-- WHAT YOU HAVE TO DO --
Copy out the stretch of the listing from its very start through the line containing "pendant la durée de validité des bons de", keeping each line word for word.

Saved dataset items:
Start of Block

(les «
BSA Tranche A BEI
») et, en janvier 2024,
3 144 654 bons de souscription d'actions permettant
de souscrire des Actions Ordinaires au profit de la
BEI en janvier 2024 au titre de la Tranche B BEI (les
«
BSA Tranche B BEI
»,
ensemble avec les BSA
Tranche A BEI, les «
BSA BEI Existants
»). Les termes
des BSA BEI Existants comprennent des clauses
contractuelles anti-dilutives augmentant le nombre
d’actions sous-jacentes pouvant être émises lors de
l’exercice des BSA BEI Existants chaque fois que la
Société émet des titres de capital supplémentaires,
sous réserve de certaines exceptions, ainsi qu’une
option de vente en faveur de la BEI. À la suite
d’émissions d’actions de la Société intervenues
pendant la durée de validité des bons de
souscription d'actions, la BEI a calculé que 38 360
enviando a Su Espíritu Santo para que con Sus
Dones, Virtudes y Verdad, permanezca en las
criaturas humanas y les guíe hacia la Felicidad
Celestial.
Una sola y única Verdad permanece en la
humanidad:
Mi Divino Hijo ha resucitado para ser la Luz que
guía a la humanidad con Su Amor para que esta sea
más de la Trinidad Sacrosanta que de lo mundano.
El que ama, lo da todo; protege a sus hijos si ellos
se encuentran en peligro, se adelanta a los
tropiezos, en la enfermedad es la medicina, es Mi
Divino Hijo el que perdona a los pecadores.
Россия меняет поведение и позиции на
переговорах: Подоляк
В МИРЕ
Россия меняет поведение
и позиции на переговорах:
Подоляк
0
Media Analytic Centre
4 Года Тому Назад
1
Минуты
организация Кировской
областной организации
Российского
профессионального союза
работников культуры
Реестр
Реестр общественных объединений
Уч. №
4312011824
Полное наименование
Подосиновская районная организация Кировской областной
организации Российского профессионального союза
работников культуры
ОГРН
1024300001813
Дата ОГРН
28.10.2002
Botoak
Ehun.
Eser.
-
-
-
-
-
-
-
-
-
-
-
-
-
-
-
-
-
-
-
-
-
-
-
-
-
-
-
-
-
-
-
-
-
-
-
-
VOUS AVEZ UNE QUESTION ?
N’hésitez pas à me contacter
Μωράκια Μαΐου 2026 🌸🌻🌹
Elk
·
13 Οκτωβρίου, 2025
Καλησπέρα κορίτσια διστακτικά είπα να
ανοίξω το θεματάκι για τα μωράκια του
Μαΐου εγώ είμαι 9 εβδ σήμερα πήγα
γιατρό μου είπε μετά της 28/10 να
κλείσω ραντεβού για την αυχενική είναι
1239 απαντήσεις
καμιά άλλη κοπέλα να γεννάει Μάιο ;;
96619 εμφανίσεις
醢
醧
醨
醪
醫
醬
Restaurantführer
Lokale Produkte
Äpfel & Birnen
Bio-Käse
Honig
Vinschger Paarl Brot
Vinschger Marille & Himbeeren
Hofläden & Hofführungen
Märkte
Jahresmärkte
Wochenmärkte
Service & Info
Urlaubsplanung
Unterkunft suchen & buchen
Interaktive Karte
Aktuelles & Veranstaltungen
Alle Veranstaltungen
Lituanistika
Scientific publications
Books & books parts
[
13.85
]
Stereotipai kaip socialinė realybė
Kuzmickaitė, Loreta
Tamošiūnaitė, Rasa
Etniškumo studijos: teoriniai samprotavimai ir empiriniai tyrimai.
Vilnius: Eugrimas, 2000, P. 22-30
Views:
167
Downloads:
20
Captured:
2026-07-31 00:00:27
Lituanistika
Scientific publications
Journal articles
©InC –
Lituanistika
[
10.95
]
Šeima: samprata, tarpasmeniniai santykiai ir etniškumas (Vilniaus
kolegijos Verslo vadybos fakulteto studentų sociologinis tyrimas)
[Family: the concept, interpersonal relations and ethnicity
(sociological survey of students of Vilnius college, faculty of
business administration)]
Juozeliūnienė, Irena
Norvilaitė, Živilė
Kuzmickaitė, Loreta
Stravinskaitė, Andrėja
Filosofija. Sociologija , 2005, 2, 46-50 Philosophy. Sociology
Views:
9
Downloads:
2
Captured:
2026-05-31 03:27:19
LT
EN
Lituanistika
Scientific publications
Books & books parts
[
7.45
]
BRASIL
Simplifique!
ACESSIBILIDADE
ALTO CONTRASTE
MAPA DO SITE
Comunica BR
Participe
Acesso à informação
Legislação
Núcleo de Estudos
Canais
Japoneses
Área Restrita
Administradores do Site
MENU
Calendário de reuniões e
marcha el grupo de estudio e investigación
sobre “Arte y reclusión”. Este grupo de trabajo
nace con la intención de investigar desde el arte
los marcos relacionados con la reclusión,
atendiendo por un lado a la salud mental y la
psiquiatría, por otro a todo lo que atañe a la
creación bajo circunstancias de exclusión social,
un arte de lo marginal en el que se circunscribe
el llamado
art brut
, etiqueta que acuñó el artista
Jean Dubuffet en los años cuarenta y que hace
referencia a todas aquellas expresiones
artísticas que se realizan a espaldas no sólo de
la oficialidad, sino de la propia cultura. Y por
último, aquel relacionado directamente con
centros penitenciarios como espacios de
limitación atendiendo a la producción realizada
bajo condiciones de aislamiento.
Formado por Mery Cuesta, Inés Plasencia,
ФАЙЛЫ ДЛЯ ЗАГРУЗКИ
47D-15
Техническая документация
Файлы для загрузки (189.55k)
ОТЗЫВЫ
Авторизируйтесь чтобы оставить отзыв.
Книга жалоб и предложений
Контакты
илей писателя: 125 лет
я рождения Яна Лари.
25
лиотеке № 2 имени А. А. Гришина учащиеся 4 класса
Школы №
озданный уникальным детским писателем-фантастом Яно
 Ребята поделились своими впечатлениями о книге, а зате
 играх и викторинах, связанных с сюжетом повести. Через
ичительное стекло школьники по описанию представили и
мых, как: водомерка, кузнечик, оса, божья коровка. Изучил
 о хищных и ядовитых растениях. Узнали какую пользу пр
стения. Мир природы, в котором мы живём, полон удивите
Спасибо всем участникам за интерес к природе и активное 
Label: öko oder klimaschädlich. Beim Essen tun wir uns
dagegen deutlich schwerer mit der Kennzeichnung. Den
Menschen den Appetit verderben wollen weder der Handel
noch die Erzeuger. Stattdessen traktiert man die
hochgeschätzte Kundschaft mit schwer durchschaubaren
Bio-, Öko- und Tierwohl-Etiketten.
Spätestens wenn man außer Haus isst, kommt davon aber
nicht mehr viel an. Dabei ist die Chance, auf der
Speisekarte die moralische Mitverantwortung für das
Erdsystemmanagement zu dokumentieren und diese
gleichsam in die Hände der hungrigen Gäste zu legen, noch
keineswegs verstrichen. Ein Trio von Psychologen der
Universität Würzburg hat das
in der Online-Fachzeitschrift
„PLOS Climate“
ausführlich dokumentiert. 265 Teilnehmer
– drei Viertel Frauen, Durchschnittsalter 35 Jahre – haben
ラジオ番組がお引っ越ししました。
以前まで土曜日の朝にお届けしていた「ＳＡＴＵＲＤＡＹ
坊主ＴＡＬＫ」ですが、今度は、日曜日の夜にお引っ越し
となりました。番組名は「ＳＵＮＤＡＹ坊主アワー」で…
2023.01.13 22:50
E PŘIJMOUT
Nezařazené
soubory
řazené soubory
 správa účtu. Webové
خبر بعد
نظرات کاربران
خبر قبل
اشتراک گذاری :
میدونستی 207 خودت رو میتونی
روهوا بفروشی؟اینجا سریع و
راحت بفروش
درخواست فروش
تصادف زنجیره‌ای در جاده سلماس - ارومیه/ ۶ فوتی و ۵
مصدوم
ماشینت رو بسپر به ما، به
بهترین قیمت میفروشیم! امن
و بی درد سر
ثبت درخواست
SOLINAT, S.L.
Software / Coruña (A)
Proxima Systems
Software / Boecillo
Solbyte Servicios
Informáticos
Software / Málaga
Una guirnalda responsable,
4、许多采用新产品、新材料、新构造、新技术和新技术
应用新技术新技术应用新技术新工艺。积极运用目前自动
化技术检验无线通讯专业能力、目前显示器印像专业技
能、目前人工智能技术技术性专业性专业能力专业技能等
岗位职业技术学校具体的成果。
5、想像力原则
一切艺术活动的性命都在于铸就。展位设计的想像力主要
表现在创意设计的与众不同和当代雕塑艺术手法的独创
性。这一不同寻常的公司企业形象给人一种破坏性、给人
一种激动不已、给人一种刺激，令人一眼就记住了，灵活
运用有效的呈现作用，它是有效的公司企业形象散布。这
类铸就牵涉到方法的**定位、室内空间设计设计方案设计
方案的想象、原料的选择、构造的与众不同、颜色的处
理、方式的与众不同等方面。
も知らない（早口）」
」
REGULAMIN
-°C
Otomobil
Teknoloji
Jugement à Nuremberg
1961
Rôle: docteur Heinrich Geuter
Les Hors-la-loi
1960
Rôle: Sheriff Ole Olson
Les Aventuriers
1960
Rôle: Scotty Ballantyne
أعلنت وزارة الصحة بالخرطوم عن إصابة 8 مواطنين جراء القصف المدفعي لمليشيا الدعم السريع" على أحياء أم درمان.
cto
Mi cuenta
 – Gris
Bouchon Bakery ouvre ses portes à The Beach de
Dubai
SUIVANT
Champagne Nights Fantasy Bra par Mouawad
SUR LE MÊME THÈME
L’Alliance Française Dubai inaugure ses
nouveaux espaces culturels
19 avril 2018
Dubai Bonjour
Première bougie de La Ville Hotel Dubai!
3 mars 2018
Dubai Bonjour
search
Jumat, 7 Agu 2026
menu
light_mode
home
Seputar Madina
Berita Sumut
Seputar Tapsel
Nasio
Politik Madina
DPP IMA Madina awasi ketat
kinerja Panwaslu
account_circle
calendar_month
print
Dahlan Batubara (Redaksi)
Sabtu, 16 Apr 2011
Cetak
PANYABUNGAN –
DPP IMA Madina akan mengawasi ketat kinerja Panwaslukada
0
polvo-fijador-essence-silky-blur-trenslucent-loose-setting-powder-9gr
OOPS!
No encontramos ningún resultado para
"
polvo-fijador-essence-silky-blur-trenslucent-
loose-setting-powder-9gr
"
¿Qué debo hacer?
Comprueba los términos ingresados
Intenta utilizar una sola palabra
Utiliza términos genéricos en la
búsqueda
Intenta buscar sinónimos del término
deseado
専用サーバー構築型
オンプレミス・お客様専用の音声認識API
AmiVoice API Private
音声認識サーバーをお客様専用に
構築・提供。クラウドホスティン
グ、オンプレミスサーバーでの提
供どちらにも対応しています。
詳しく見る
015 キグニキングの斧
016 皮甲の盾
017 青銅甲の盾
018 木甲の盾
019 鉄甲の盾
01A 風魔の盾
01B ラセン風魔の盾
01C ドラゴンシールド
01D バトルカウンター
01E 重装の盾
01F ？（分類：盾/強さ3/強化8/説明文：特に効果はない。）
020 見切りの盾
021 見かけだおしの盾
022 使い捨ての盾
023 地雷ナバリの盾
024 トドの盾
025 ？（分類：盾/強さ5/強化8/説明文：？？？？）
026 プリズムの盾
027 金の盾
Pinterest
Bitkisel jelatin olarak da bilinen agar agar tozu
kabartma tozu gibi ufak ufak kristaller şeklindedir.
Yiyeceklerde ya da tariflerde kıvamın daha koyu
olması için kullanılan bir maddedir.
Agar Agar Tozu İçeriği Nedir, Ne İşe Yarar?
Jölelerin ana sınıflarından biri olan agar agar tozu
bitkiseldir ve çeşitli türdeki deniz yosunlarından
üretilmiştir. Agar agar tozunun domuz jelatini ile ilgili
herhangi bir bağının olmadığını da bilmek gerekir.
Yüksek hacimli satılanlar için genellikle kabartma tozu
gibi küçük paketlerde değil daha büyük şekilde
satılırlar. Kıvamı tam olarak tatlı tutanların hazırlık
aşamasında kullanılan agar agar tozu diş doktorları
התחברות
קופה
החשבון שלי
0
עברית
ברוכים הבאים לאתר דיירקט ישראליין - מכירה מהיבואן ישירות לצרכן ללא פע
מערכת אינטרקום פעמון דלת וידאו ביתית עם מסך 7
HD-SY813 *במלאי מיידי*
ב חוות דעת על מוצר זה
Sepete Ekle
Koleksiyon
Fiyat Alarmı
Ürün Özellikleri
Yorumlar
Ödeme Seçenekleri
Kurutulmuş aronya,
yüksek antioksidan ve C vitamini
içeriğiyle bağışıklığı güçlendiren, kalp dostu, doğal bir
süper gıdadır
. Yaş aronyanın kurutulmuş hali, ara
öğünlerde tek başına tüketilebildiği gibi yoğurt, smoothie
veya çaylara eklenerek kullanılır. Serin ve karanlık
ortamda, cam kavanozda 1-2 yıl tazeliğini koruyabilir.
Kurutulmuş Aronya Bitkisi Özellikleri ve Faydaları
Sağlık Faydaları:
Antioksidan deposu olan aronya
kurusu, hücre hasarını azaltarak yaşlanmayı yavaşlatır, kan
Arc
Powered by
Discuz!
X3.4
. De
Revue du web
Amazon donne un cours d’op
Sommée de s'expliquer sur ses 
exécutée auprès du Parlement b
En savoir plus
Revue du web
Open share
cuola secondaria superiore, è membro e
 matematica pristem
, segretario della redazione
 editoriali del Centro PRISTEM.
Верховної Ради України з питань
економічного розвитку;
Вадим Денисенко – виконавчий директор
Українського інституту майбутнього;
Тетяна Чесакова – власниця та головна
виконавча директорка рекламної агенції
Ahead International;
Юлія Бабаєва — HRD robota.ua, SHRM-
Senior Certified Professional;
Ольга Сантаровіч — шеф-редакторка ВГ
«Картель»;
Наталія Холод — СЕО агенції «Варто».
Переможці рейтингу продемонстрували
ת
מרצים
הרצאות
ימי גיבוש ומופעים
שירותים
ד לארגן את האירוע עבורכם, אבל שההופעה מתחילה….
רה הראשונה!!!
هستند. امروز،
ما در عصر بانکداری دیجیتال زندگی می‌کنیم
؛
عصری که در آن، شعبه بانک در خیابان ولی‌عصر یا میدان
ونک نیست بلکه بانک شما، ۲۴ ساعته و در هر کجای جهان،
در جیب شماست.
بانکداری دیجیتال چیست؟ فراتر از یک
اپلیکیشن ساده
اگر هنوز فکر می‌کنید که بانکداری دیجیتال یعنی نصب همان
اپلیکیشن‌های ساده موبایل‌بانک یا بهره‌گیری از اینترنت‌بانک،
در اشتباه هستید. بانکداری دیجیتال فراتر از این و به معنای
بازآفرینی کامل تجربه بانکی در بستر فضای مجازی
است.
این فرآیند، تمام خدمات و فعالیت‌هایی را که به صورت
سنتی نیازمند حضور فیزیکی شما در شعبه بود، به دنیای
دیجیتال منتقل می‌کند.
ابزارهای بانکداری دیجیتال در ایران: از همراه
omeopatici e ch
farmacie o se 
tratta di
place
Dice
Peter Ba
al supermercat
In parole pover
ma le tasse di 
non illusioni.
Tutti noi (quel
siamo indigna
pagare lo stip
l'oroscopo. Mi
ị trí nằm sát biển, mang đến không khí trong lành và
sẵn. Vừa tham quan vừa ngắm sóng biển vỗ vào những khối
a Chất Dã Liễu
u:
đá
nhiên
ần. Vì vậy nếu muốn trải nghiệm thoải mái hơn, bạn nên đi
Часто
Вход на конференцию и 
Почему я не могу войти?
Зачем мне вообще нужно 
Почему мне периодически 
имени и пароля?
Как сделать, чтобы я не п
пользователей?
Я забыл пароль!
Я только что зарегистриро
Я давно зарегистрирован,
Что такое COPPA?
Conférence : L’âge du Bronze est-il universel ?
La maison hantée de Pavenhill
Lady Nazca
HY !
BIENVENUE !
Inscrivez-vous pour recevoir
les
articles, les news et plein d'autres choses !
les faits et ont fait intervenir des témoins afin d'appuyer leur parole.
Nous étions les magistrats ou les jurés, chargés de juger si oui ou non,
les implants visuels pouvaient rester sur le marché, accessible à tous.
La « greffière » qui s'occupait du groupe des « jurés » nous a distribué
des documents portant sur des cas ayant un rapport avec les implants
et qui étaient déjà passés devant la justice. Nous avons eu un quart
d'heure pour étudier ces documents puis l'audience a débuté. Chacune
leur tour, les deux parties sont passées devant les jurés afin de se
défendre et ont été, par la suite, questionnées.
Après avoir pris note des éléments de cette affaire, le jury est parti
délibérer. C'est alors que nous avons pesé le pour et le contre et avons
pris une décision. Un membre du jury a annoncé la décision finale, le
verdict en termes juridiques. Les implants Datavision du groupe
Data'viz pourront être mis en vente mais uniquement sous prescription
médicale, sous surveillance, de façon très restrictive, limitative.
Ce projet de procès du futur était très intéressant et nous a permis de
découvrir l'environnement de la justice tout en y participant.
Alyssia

End of Block

-- ANSWER BOX --
(les «
BSA Tranche A BEI
») et, en janvier 2024,
3 144 654 bons de souscription d'actions permettant
de souscrire des Actions Ordinaires au profit de la
BEI en janvier 2024 au titre de la Tranche B BEI (les
«
BSA Tranche B BEI
»,
ensemble avec les BSA
Tranche A BEI, les «
BSA BEI Existants
»). Les termes
des BSA BEI Existants comprennent des clauses
contractuelles anti-dilutives augmentant le nombre
d’actions sous-jacentes pouvant être émises lors de
l’exercice des BSA BEI Existants chaque fois que la
Société émet des titres de capital supplémentaires,
sous réserve de certaines exceptions, ainsi qu’une
option de vente en faveur de la BEI. À la suite
d’émissions d’actions de la Société intervenues
pendant la durée de validité des bons de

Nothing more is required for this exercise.